■ INPUT DATA:
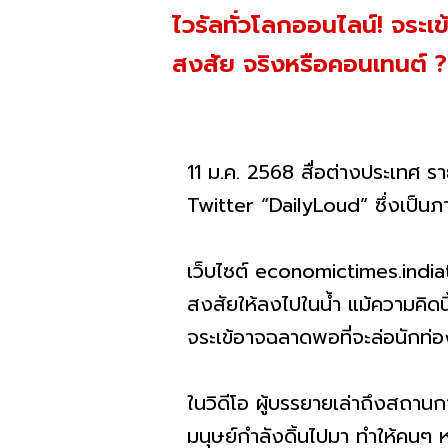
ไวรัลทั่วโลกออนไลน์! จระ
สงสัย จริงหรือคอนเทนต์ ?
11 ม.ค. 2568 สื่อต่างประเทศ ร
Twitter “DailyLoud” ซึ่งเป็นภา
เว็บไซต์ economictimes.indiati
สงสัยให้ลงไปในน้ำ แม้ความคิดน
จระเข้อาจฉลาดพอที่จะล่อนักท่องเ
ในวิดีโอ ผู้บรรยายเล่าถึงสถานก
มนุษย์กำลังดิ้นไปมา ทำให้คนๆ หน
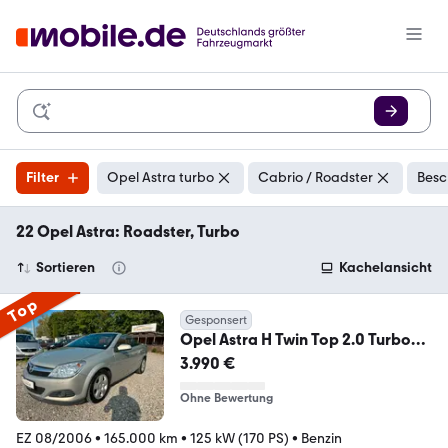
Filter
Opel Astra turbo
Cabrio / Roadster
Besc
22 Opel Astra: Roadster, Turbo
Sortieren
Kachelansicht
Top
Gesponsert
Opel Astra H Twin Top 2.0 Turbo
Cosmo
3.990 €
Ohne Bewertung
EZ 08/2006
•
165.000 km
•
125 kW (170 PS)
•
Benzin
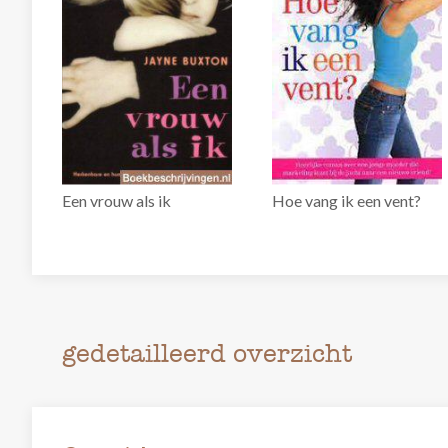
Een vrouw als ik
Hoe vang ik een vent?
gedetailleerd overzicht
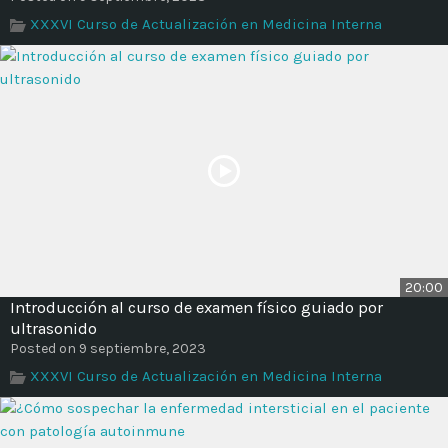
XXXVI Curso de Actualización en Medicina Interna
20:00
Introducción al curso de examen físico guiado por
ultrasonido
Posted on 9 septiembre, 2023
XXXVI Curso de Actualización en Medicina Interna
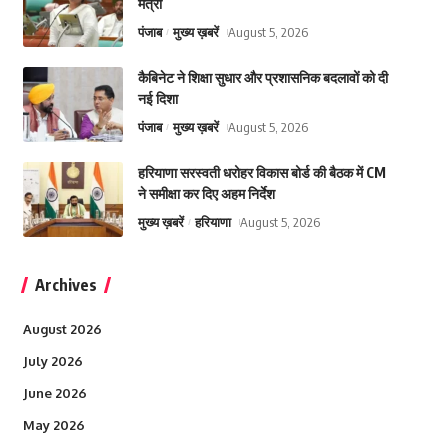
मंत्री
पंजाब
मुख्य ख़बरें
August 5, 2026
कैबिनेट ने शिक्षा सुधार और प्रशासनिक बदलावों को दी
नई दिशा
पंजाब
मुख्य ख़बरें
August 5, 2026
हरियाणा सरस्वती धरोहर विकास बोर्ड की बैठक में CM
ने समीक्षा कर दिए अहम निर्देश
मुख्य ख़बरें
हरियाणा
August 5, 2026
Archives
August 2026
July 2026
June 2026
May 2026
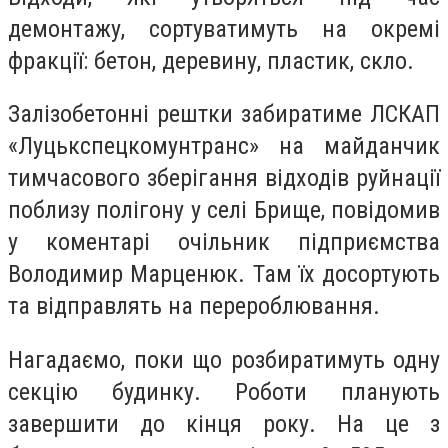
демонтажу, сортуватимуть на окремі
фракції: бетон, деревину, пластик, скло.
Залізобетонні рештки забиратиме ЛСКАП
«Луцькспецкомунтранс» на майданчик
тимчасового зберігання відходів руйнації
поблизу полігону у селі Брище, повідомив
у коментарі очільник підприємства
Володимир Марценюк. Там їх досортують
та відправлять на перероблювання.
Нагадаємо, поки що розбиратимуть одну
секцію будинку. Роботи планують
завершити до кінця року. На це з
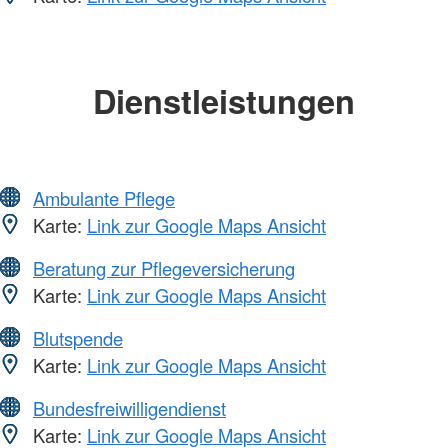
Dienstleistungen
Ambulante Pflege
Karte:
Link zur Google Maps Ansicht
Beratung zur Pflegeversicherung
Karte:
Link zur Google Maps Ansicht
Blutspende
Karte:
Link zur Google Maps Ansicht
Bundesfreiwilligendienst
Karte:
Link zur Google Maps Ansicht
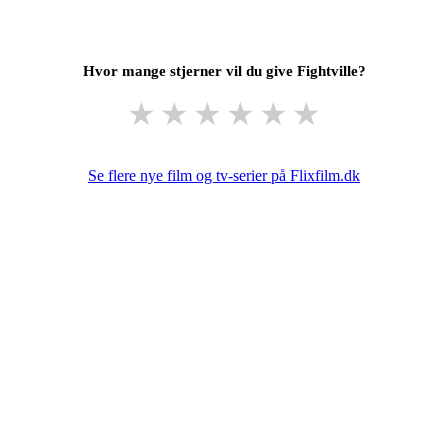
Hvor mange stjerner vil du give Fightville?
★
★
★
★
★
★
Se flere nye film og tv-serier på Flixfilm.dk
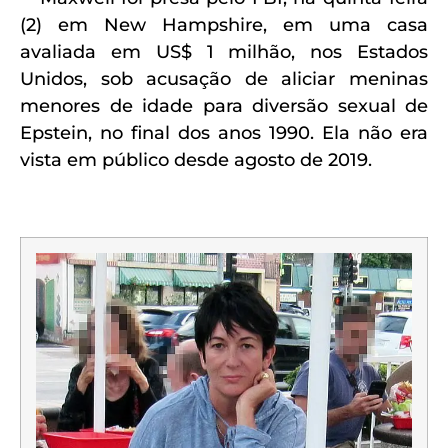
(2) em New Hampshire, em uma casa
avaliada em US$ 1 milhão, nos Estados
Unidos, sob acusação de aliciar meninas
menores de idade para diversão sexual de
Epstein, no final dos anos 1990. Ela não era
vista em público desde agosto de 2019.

==

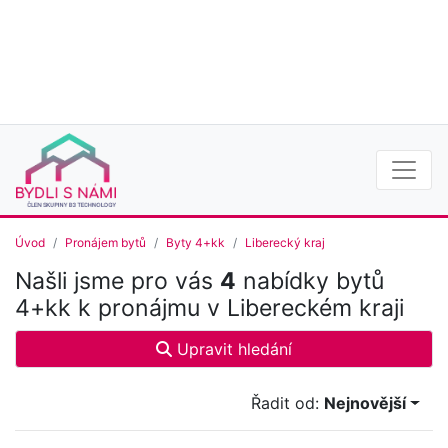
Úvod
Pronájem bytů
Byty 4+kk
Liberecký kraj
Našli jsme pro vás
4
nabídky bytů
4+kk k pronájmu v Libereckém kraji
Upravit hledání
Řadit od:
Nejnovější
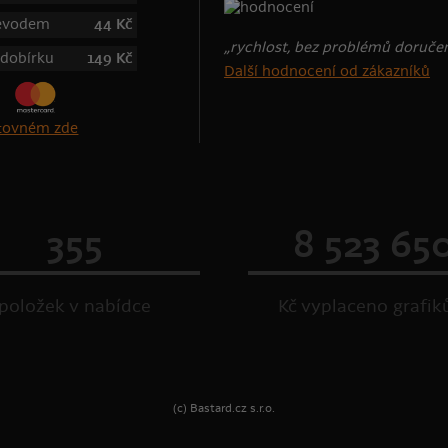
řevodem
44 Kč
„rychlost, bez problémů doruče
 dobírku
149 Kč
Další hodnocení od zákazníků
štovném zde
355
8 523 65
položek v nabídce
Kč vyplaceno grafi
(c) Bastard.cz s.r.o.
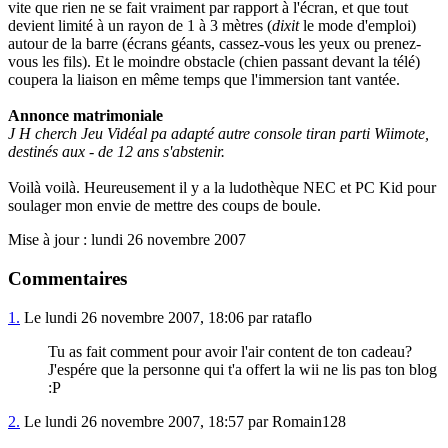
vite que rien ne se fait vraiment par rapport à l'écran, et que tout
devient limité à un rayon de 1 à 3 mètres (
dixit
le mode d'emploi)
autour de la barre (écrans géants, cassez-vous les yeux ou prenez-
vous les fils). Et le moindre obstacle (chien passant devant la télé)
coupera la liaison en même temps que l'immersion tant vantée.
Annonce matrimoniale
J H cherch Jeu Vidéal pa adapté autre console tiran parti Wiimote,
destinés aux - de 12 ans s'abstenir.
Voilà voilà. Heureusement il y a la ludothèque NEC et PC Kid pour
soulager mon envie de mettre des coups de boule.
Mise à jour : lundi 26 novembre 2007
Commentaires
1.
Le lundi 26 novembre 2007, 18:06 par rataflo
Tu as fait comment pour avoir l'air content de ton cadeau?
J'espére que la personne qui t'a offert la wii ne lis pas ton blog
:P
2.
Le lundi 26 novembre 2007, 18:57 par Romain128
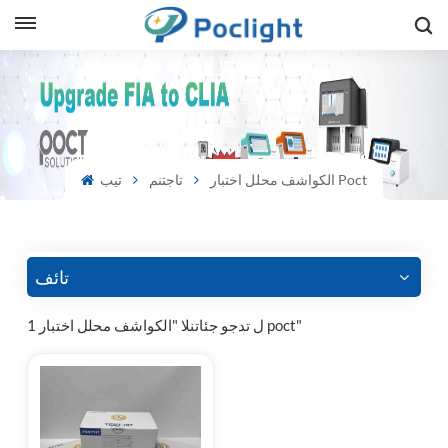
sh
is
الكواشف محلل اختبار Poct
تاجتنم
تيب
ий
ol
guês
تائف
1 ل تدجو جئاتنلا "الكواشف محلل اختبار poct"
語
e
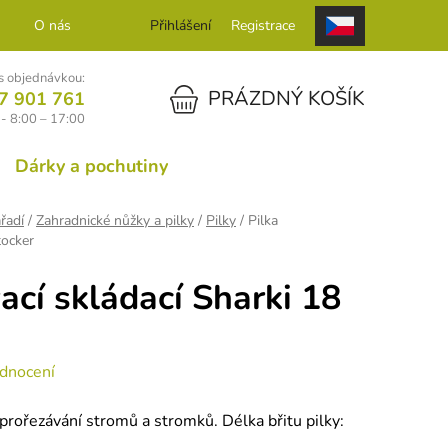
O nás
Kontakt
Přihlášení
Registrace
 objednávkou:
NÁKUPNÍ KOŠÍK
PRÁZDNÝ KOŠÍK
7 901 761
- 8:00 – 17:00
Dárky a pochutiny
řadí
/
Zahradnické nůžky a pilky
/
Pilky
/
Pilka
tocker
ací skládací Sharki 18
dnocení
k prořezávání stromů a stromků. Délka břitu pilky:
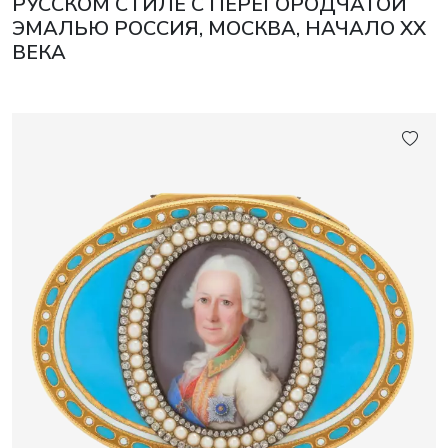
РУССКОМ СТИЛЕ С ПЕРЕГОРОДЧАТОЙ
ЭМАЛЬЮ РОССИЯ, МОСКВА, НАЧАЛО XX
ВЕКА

* * *

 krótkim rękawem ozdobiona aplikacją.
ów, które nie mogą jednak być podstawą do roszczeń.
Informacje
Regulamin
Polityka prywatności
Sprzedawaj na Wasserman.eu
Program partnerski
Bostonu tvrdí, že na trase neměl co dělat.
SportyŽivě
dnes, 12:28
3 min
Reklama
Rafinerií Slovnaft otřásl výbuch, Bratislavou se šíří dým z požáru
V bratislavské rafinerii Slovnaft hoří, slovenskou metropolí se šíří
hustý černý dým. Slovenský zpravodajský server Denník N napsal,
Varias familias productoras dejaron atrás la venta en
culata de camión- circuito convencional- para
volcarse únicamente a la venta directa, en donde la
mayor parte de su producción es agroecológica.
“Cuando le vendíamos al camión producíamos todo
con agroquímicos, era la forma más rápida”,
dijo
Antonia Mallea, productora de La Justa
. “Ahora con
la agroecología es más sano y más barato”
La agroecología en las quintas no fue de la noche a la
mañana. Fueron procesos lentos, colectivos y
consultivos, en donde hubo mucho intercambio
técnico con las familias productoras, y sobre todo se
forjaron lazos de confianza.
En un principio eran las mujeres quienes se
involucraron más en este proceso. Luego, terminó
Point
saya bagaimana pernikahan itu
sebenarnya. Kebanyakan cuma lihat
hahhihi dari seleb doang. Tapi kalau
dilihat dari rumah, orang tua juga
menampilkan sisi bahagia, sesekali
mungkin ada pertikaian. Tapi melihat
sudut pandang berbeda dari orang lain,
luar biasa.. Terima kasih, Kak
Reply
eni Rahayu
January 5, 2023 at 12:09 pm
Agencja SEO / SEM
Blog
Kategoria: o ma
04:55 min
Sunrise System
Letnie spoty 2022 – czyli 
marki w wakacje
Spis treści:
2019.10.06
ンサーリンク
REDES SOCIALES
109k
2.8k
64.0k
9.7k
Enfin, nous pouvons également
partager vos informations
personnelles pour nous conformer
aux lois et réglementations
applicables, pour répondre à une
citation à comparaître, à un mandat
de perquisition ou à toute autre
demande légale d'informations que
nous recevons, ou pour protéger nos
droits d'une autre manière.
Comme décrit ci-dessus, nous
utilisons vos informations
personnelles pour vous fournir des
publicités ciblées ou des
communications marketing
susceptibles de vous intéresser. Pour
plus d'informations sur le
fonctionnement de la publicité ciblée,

■ WHAT THE TASK ASKS: Throughout the records above, find the lines in which the word "todo" appears and return them.

■ EXERCISE RESULT:
“Cuando le vendíamos al camión producíamos todo
técnico con las familias productoras, y sobre todo se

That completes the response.